The event was a victory for Shanghai activists and, they hope, a step toward gay rights in China. But it is not, as one observer put it, the great leap forward. The parade problem points to Beijing’s ambivalence toward the very notion of pride. “In today’s China you can be gay,” explained Bin Xu, a veteran LGBT campaigner. “But you can’t be political.”

Though references to same-sex pairings dot the Chinese literary cannon, the People’s Republic has taken a hard line on homosexuality. Sodomy was decriminalized in 1997, but it was not until 2001 that the Chinese Psychiatric Association ruled homosexuality was not, in fact, a mental illness. For the majority of China’s estimated 30 million homosexuals, discrimination, isolation and stigma persist.

Still, many were surprised that a pride parade was considered politically sensitive in China’s cosmopolitan commercial capital. Shanghai, like many Chinese cities, has a vast and vibrant gay scene that operates with little interference from Beijing. The government’s hands-off approach is sometimes called the Triple No Policy: no approval, no disapproval, no promotion. It is the Chinese equivalent of "don’t ask don’t tell," an opaque tactic that critics claim leaves both activists and ordinary people caught in an invisible web of rules that dictate when and how you can and — or can’t — be gay.

Xu, who founded Common Language, a grassroots gay rights group, has been caught in that web for the better part of 10 years. She calls the difference between the China of the late 1990s and the China of today “the difference between sky and earth” for gays and lesbians. But, she said, sometimes the old rules, or no rules, apply.

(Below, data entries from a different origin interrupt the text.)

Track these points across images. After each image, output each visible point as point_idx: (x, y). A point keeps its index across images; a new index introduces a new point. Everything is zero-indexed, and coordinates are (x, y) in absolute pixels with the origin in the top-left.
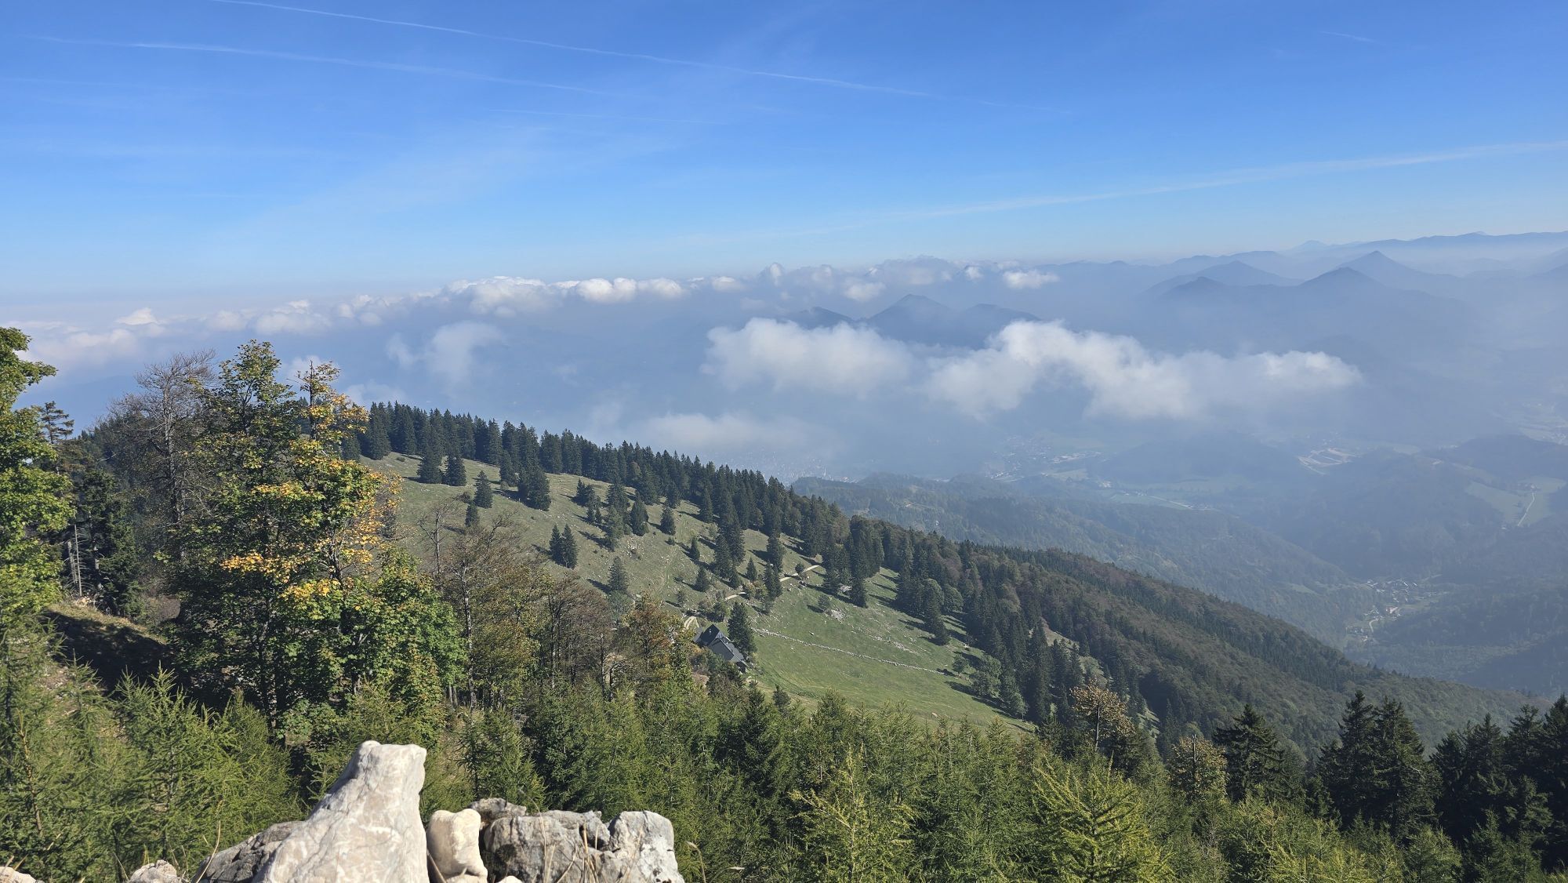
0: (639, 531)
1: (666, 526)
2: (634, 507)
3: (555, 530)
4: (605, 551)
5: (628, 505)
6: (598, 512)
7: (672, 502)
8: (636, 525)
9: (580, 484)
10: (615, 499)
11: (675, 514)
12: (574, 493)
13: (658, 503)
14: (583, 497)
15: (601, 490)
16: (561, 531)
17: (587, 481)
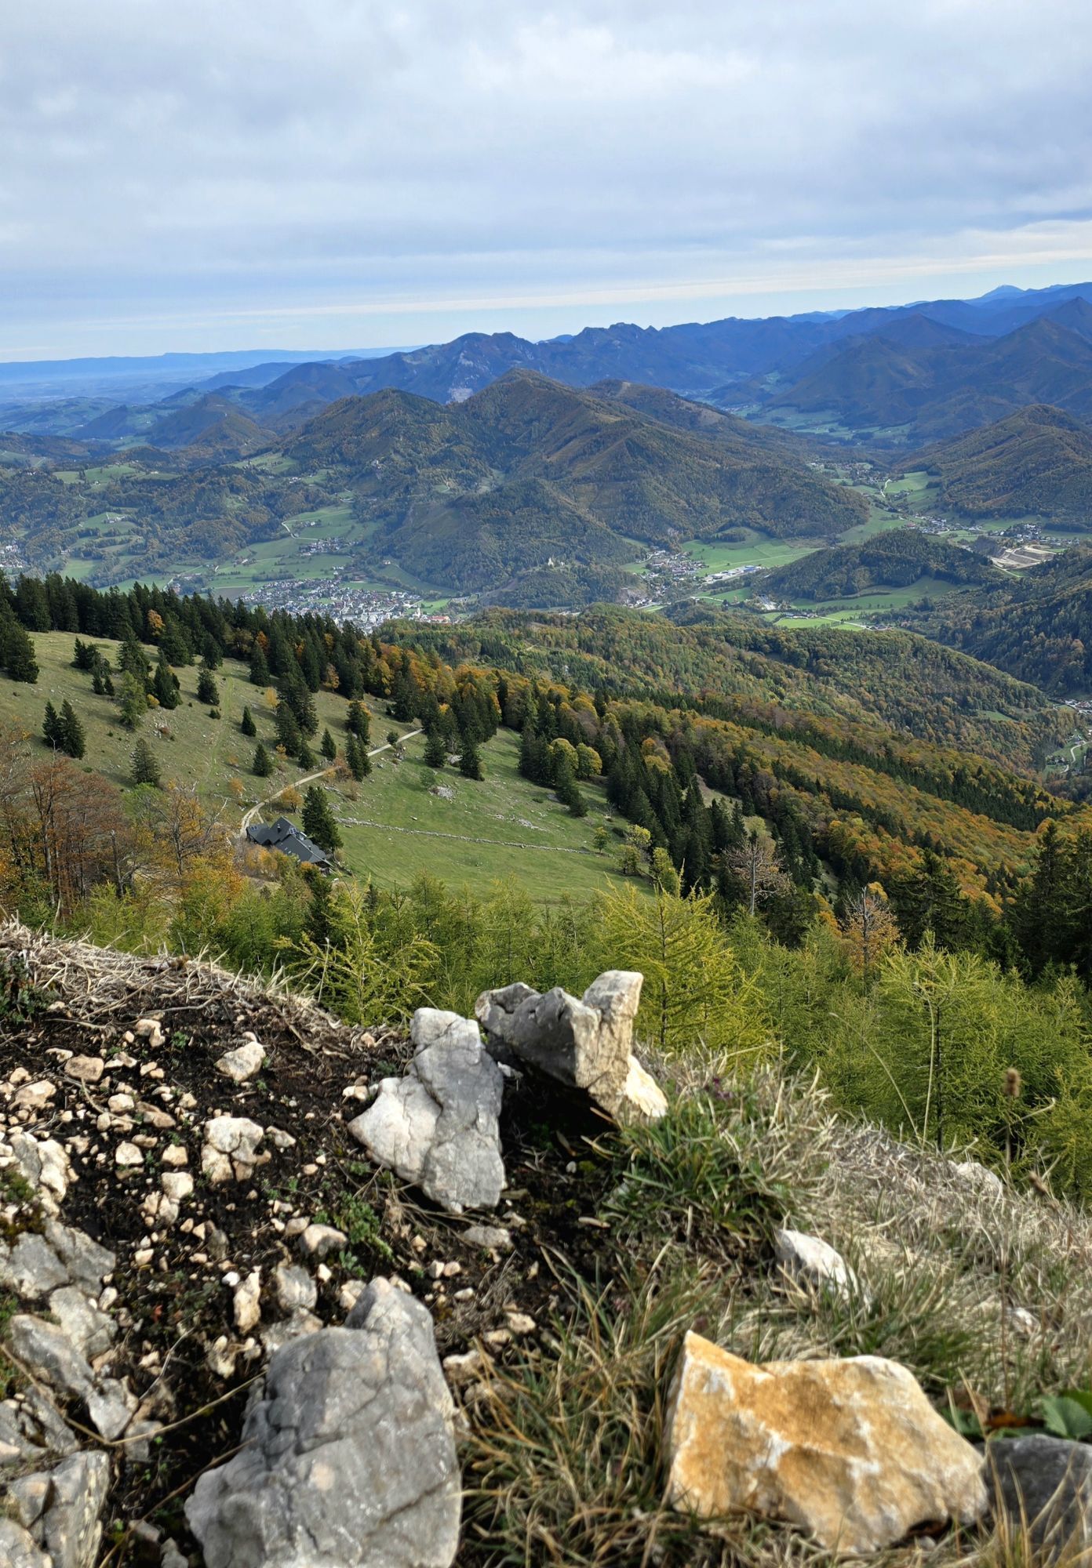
0: (169, 702)
1: (206, 693)
2: (158, 672)
3: (50, 709)
4: (121, 732)
5: (150, 669)
6: (108, 681)
7: (211, 662)
8: (164, 693)
9: (78, 643)
10: (131, 661)
11: (216, 679)
12: (72, 657)
13: (192, 664)
14: (85, 660)
15: (110, 650)
16: (58, 709)
17: (87, 640)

Shanghai Pride’s predecessors certainly found this true. In 2005, a group led by outspoken Chinese filmmaker Cui Zi'en tried, unsuccessfully, to organize a gay rights festival in Beijing. The organizers were trailed by police and prospective venues were repeatedly shut down. The police often cited fire code violations, or licensing problems. “No matter where we moved,” Xu said, “they always found some problem.”